Return the lines below exactly as they appear, please, starting with the first and ending with the one that contains "left elbow: (204, 191)".

==================================================

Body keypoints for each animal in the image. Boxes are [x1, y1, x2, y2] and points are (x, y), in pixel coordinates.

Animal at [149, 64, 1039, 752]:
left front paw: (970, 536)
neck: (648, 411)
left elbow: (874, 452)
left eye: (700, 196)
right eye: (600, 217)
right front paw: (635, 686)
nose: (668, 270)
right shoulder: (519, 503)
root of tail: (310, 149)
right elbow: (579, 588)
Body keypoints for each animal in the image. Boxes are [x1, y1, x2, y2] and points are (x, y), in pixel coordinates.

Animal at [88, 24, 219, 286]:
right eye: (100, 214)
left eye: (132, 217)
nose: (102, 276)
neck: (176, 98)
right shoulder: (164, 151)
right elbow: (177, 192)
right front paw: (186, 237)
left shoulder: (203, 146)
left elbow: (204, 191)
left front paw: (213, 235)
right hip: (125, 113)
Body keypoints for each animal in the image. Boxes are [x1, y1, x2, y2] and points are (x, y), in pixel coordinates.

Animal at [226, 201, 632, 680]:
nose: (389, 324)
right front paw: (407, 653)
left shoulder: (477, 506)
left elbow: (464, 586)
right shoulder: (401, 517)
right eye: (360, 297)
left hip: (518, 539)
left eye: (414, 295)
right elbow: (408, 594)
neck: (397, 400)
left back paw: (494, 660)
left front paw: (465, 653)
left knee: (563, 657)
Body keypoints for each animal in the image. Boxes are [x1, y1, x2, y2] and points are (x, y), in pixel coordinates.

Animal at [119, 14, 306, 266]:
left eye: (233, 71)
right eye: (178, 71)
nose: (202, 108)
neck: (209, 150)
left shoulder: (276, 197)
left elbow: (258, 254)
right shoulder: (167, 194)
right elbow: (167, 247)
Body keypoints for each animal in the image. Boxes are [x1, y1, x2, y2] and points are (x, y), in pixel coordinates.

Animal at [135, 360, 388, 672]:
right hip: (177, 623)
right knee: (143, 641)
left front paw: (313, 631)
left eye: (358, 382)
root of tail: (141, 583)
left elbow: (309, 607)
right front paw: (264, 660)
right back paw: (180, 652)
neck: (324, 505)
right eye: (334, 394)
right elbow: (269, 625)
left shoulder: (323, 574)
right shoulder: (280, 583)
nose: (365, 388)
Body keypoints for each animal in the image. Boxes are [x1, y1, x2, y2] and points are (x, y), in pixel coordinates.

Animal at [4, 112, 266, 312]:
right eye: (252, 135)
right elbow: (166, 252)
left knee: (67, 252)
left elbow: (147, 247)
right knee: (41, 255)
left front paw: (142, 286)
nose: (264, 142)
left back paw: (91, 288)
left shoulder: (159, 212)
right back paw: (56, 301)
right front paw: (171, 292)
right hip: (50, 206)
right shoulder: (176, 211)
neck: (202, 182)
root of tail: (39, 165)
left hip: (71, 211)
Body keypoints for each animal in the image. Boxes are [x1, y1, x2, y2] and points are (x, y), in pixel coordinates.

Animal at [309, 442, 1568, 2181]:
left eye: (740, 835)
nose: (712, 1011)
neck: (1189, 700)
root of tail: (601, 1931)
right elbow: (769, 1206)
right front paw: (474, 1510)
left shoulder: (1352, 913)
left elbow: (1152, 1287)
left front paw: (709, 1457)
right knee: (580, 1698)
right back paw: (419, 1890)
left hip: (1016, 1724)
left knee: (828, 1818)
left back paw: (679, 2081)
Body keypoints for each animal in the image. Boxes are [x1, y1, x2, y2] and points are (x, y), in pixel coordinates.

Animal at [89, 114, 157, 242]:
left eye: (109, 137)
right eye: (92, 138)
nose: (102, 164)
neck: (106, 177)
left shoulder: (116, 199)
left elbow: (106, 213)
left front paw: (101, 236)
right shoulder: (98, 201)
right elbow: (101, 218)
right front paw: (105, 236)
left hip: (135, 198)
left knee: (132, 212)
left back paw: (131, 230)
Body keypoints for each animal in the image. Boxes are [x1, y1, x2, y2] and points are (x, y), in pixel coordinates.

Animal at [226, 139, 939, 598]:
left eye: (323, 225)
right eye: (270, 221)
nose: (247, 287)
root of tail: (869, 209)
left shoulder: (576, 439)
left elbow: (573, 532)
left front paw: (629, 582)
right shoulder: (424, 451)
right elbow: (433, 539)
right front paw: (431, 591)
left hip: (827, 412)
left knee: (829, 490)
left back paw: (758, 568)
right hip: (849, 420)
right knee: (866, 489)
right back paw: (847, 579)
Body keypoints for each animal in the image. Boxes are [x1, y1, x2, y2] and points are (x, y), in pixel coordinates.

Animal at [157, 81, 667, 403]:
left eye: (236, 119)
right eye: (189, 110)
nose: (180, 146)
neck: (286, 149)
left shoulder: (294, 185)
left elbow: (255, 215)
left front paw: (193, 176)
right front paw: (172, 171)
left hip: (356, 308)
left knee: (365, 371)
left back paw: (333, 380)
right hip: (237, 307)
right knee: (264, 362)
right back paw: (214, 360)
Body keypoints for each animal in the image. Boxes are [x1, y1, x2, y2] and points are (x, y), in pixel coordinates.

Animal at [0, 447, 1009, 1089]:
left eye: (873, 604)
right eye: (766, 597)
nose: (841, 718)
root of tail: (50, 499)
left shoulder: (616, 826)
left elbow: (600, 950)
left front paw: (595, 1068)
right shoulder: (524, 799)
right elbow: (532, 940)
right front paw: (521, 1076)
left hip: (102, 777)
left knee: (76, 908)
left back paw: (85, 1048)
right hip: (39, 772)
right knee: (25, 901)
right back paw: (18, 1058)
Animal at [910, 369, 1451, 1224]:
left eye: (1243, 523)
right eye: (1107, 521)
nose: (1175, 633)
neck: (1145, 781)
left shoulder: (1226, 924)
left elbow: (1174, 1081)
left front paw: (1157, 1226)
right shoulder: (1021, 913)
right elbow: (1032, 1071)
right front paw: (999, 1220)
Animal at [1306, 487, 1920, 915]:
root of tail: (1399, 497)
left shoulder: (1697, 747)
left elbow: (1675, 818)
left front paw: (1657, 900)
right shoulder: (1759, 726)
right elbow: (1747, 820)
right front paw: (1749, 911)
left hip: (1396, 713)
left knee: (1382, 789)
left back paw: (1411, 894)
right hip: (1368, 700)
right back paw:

==================================================

◆ COMPLETED TASK:
Body keypoints for each animal in the image. Boxes are [x1, y1, x2, y2] and points are (x, y), in pixel coordinates.

Animal at [149, 64, 1039, 752]:
left front paw: (970, 536)
neck: (648, 411)
left elbow: (874, 452)
left eye: (700, 196)
right eye: (600, 217)
right front paw: (635, 686)
nose: (668, 270)
right shoulder: (519, 503)
root of tail: (310, 149)
right elbow: (579, 588)
Body keypoints for each animal in the image. Boxes are [x1, y1, x2, y2] and points are (x, y), in pixel coordinates.

Animal at [88, 24, 219, 286]:
right eye: (100, 214)
left eye: (132, 217)
nose: (102, 276)
neck: (176, 98)
right shoulder: (164, 151)
right elbow: (177, 192)
right front paw: (186, 237)
left shoulder: (203, 146)
left elbow: (204, 191)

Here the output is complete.